- 과제 안내 -
아래 모든 항목의 텍스트를 한 줄당 문자열 하나씩으로 된 JSON 목록으로 바꾸되, 빈 줄은 빼십시오.

페이지별 추출 텍스트
════════════════
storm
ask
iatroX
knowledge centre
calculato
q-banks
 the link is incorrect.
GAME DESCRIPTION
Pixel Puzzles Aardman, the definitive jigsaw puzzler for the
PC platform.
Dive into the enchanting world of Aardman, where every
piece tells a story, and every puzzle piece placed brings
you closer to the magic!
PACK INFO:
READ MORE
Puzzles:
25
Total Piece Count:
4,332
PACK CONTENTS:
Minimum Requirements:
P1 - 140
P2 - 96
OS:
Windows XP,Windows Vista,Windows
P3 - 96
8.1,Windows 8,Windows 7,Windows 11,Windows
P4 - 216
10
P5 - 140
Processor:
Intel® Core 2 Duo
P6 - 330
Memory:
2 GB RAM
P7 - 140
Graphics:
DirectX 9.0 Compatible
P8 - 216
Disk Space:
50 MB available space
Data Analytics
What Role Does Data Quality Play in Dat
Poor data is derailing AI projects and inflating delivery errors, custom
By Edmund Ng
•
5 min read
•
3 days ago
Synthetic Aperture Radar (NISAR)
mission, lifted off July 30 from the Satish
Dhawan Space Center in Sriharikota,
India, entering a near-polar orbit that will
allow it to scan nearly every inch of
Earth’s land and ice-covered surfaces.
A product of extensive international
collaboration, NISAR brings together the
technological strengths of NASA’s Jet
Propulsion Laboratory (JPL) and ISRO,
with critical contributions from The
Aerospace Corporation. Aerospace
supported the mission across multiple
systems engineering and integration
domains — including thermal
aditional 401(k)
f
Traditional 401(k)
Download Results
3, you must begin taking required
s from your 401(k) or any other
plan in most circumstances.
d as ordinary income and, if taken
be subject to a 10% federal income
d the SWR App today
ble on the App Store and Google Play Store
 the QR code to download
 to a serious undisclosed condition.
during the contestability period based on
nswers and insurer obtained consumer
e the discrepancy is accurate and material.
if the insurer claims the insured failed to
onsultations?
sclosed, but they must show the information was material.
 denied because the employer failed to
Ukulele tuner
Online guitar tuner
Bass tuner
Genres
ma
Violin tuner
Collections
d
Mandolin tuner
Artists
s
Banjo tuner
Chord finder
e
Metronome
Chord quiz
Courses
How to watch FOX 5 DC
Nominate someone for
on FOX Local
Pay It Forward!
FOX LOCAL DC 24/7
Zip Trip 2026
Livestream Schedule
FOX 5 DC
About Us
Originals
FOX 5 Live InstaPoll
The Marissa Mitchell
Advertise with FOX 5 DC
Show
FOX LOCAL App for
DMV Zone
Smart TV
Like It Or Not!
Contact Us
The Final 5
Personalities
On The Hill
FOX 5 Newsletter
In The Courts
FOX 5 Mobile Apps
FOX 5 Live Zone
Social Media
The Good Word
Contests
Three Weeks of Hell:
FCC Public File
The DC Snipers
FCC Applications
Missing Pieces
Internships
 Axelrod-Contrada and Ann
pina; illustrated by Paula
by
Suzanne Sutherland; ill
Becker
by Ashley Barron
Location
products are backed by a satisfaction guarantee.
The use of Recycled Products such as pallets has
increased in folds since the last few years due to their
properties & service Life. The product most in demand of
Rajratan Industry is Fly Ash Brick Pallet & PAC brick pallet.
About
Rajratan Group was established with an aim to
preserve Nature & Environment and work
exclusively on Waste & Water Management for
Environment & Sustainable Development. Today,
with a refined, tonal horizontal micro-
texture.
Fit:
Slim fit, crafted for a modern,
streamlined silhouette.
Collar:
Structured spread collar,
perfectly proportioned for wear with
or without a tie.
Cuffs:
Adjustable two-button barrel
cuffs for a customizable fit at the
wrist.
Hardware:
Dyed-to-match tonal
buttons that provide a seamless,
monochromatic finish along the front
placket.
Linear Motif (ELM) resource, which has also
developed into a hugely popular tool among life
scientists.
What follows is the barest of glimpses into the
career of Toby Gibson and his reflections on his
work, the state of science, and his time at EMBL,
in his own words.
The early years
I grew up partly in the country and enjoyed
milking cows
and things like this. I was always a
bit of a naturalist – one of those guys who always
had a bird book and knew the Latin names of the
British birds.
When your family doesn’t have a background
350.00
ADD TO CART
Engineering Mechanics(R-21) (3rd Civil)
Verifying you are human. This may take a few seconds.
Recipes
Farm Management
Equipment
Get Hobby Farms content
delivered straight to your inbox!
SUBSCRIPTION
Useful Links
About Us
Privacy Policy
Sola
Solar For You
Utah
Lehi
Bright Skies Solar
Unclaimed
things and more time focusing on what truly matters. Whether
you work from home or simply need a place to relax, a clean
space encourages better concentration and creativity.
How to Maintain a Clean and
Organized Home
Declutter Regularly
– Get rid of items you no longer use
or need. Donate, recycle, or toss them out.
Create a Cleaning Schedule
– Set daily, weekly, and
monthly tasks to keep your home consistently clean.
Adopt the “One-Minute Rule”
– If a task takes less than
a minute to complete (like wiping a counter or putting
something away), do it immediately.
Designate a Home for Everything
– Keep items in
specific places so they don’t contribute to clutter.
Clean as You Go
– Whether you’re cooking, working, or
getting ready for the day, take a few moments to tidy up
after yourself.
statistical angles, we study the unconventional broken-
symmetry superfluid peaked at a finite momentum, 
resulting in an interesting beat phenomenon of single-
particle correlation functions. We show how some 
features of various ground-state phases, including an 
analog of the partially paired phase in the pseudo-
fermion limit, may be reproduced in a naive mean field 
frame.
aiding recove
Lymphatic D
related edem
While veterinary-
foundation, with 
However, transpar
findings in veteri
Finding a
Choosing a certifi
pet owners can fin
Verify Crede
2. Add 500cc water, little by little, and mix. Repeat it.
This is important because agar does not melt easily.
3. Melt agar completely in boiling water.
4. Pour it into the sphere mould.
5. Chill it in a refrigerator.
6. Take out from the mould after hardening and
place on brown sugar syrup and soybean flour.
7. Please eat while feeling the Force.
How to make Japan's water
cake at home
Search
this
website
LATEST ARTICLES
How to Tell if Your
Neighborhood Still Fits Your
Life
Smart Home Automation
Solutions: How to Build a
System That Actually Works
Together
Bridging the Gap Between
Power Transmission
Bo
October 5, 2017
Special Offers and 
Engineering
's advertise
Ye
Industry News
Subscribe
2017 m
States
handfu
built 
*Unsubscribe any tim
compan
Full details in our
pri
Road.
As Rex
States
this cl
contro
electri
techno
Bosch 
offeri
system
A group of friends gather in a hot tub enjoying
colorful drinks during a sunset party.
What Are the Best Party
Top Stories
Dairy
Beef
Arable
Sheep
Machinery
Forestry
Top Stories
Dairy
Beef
════════════════
- 정답 풀이 -
[
  "storm",
  "ask",
  "iatroX",
  "knowledge centre",
  "calculato",
  "q-banks",
  " the link is incorrect.",
  "GAME DESCRIPTION",
  "Pixel Puzzles Aardman, the definitive jigsaw puzzler for the",
  "PC platform.",
  "Dive into the enchanting world of Aardman, where every",
  "piece tells a story, and every puzzle piece placed brings",
  "you closer to the magic!",
  "PACK INFO:",
  "READ MORE",
  "Puzzles:",
  "25",
  "Total Piece Count:",
  "4,332",
  "PACK CONTENTS:",
  "Minimum Requirements:",
  "P1 - 140",
  "P2 - 96",
  "OS:",
  "Windows XP,Windows Vista,Windows",
  "P3 - 96",
  "8.1,Windows 8,Windows 7,Windows 11,Windows",
  "P4 - 216",
  "10",
  "P5 - 140",
  "Processor:",
  "Intel® Core 2 Duo",
  "P6 - 330",
  "Memory:",
  "2 GB RAM",
  "P7 - 140",
  "Graphics:",
  "DirectX 9.0 Compatible",
  "P8 - 216",
  "Disk Space:",
  "50 MB available space",
  "Data Analytics",
  "What Role Does Data Quality Play in Dat",
  "Poor data is derailing AI projects and inflating delivery errors, custom",
  "By Edmund Ng",
  "•",
  "5 min read",
  "•",
  "3 days ago",
  "Synthetic Aperture Radar (NISAR)",
  "mission, lifted off July 30 from the Satish",
  "Dhawan Space Center in Sriharikota,",
  "India, entering a near-polar orbit that will",
  "allow it to scan nearly every inch of",
  "Earth’s land and ice-covered surfaces.",
  "A product of extensive international",
  "collaboration, NISAR brings together the",
  "technological strengths of NASA’s Jet",
  "Propulsion Laboratory (JPL) and ISRO,",
  "with critical contributions from The",
  "Aerospace Corporation. Aerospace",
  "supported the mission across multiple",
  "systems engineering and integration",
  "domains — including thermal",
  "aditional 401(k)",
  "f",
  "Traditional 401(k)",
  "Download Results",
  "3, you must begin taking required",
  "s from your 401(k) or any other",
  "plan in most circumstances.",
  "d as ordinary income and, if taken",
  "be subject to a 10% federal income",
  "d the SWR App today",
  "ble on the App Store and Google Play Store",
  " the QR code to download",
  " to a serious undisclosed condition.",
  "during the contestability period based on",
  "nswers and insurer obtained consumer",
  "e the discrepancy is accurate and material.",
  "if the insurer claims the insured failed to",
  "onsultations?",
  "sclosed, but they must show the information was material.",
  " denied because the employer failed to",
  "Ukulele tuner",
  "Online guitar tuner",
  "Bass tuner",
  "Genres",
  "ma",
  "Violin tuner",
  "Collections",
  "d",
  "Mandolin tuner",
  "Artists",
  "s",
  "Banjo tuner",
  "Chord finder",
  "e",
  "Metronome",
  "Chord quiz",
  "Courses",
  "How to watch FOX 5 DC",
  "Nominate someone for",
  "on FOX Local",
  "Pay It Forward!",
  "FOX LOCAL DC 24/7",
  "Zip Trip 2026",
  "Livestream Schedule",
  "FOX 5 DC",
  "About Us",
  "Originals",
  "FOX 5 Live InstaPoll",
  "The Marissa Mitchell",
  "Advertise with FOX 5 DC",
  "Show",
  "FOX LOCAL App for",
  "DMV Zone",
  "Smart TV",
  "Like It Or Not!",
  "Contact Us",
  "The Final 5",
  "Personalities",
  "On The Hill",
  "FOX 5 Newsletter",
  "In The Courts",
  "FOX 5 Mobile Apps",
  "FOX 5 Live Zone",
  "Social Media",
  "The Good Word",
  "Contests",
  "Three Weeks of Hell:",
  "FCC Public File",
  "The DC Snipers",
  "FCC Applications",
  "Missing Pieces",
  "Internships",
  " Axelrod-Contrada and Ann",
  "pina; illustrated by Paula",
  "by",
  "Suzanne Sutherland; ill",
  "Becker",
  "by Ashley Barron",
  "Location",
  "products are backed by a satisfaction guarantee.",
  "The use of Recycled Products such as pallets has",
  "increased in folds since the last few years due to their",
  "properties & service Life. The product most in demand of",
  "Rajratan Industry is Fly Ash Brick Pallet & PAC brick pallet.",
  "About",
  "Rajratan Group was established with an aim to",
  "preserve Nature & Environment and work",
  "exclusively on Waste & Water Management for",
  "Environment & Sustainable Development. Today,",
  "with a refined, tonal horizontal micro-",
  "texture.",
  "Fit:",
  "Slim fit, crafted for a modern,",
  "streamlined silhouette.",
  "Collar:",
  "Structured spread collar,",
  "perfectly proportioned for wear with",
  "or without a tie.",
  "Cuffs:",
  "Adjustable two-button barrel",
  "cuffs for a customizable fit at the",
  "wrist.",
  "Hardware:",
  "Dyed-to-match tonal",
  "buttons that provide a seamless,",
  "monochromatic finish along the front",
  "placket.",
  "Linear Motif (ELM) resource, which has also",
  "developed into a hugely popular tool among life",
  "scientists.",
  "What follows is the barest of glimpses into the",
  "career of Toby Gibson and his reflections on his",
  "work, the state of science, and his time at EMBL,",
  "in his own words.",
  "The early years",
  "I grew up partly in the country and enjoyed",
  "milking cows",
  "and things like this. I was always a",
  "bit of a naturalist – one of those guys who always",
  "had a bird book and knew the Latin names of the",
  "British birds.",
  "When your family doesn’t have a background",
  "350.00",
  "ADD TO CART",
  "Engineering Mechanics(R-21) (3rd Civil)",
  "Verifying you are human. This may take a few seconds.",
  "Recipes",
  "Farm Management",
  "Equipment",
  "Get Hobby Farms content",
  "delivered straight to your inbox!",
  "SUBSCRIPTION",
  "Useful Links",
  "About Us",
  "Privacy Policy",
  "Sola",
  "Solar For You",
  "Utah",
  "Lehi",
  "Bright Skies Solar",
  "Unclaimed",
  "things and more time focusing on what truly matters. Whether",
  "you work from home or simply need a place to relax, a clean",
  "space encourages better concentration and creativity.",
  "How to Maintain a Clean and",
  "Organized Home",
  "Declutter Regularly",
  "– Get rid of items you no longer use",
  "or need. Donate, recycle, or toss them out.",
  "Create a Cleaning Schedule",
  "– Set daily, weekly, and",
  "monthly tasks to keep your home consistently clean.",
  "Adopt the “One-Minute Rule”",
  "– If a task takes less than",
  "a minute to complete (like wiping a counter or putting",
  "something away), do it immediately.",
  "Designate a Home for Everything",
  "– Keep items in",
  "specific places so they don’t contribute to clutter.",
  "Clean as You Go",
  "– Whether you’re cooking, working, or",
  "getting ready for the day, take a few moments to tidy up",
  "after yourself.",
  "statistical angles, we study the unconventional broken-",
  "symmetry superfluid peaked at a finite momentum, ",
  "resulting in an interesting beat phenomenon of single-",
  "particle correlation functions. We show how some ",
  "features of various ground-state phases, including an ",
  "analog of the partially paired phase in the pseudo-",
  "fermion limit, may be reproduced in a naive mean field ",
  "frame.",
  "aiding recove",
  "Lymphatic D",
  "related edem",
  "While veterinary-",
  "foundation, with ",
  "However, transpar",
  "findings in veteri",
  "Finding a",
  "Choosing a certifi",
  "pet owners can fin",
  "Verify Crede",
  "2. Add 500cc water, little by little, and mix. Repeat it.",
  "This is important because agar does not melt easily.",
  "3. Melt agar completely in boiling water.",
  "4. Pour it into the sphere mould.",
  "5. Chill it in a refrigerator.",
  "6. Take out from the mould after hardening and",
  "place on brown sugar syrup and soybean flour.",
  "7. Please eat while feeling the Force.",
  "How to make Japan's water",
  "cake at home",
  "Search",
  "this",
  "website",
  "LATEST ARTICLES",
  "How to Tell if Your",
  "Neighborhood Still Fits Your",
  "Life",
  "Smart Home Automation",
  "Solutions: How to Build a",
  "System That Actually Works",
  "Together",
  "Bridging the Gap Between",
  "Power Transmission",
  "Bo",
  "October 5, 2017",
  "Special Offers and ",
  "Engineering",
  "'s advertise",
  "Ye",
  "Industry News",
  "Subscribe",
  "2017 m",
  "States",
  "handfu",
  "built ",
  "*Unsubscribe any tim",
  "compan",
  "Full details in our",
  "pri",
  "Road.",
  "As Rex",
  "States",
  "this cl",
  "contro",
  "electri",
  "techno",
  "Bosch ",
  "offeri",
  "system",
  "A group of friends gather in a hot tub enjoying",
  "colorful drinks during a sunset party.",
  "What Are the Best Party",
  "Top Stories",
  "Dairy",
  "Beef",
  "Arable",
  "Sheep",
  "Machinery",
  "Forestry",
  "Top Stories",
  "Dairy",
  "Beef"
]